◆ **Text passage**:

● ● ● ● ● ● ●

Newcastle, Edinburgh and Aberdeen here we come
Exeter is to connect with the North and England and Scotland by air for the first time since Flybe went bust with the news that a Scottish carrier is to begin services from Devon.
Flights to Edinburgh begin on Monday 6 July and to Newcastle two weeks later. A one-stop service to Aberdeen via Newcastle also starts on that date.
The Edinburgh service flies five times per week, and Newcastle and Aberdeen daily on weekdays. The services to Scotland will also allow connectivity on one ticket the length of the British Isles from the far south west of England to the Scottish islands. Seats are now on sale.
The routes, taken over from Flybe, will all be operated using Embraer regional jets. They will operate under “Safe Steps to Healthy Flying” protocols which Loganair recently announced - becoming the first UK airline to set out detailed plans on how customer safety will be maintained in the light of coronavirus. Loganair’s initiatives mirror those later announced by the European Aviation Safety Agency (EASA).
Loganair Chief Commercial Officer Kay Ryan says: “With many businesses turning their thoughts to re-starting work after the Covid-19 pandemic, the UK’s regional air connectivity will be more important than ever.
“For the sake of the recovery of the UK economy, we must enable key workers across the oil and gas, construction, service and healthcare sectors to travel swiftly, comfortably and safely throughout the country.
“As well as providing travel guidance on which basis businesses can plan, we believe today’s announcement will also lend confidence to people looking forward to visiting families and friends once social restrictions permit.”
Matt Roach, Exeter Airport managing director, said: “In the middle of a difficult period for aviation and UK business as a whole, this marks the first signs of recovery and gives a much-needed boost to regional air connectivity. We’re delighted to welcome Loganair to Exeter Airport for the first time, particularly as it secures key routes to Newcastle and Edinburgh for our region and customers.”
The Glasgow-based airline has been one of the few to have aircraft in the air during the crisis, continuing to provide essential services throughout on its key lifeline routes to the Scottish islands during April and May. It is now in the process of bringing services back to regional airports across the UK.

● ● ● ● ● ● ●

◆ **What you have to do**:
Answer these from the article on Exeter's new flights:
1. On what date do flights to Edinburgh begin?
2. What type of aircraft will operate the routes?
3. In which city is the airline based?

◆ **Recorded information**:
● ● ● ● ● ● ●

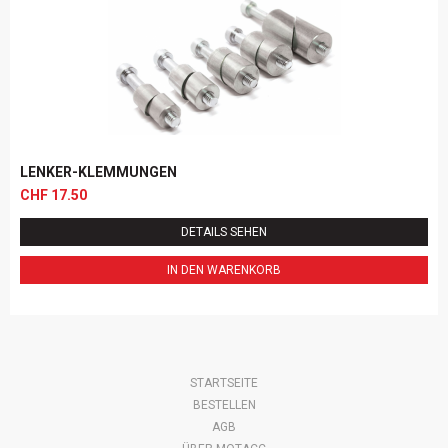
LENKER-KLEMMUNGEN
CHF
17.50
DETAILS SEHEN
IN DEN WARENKORB
Navigation
STARTSEITE
überspringen
BESTELLEN
AGB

● ● ● ● ● ● ●

◆ **Response to the task**:
1. Monday 6 July
2. Embraer regional jets
3. Glasgow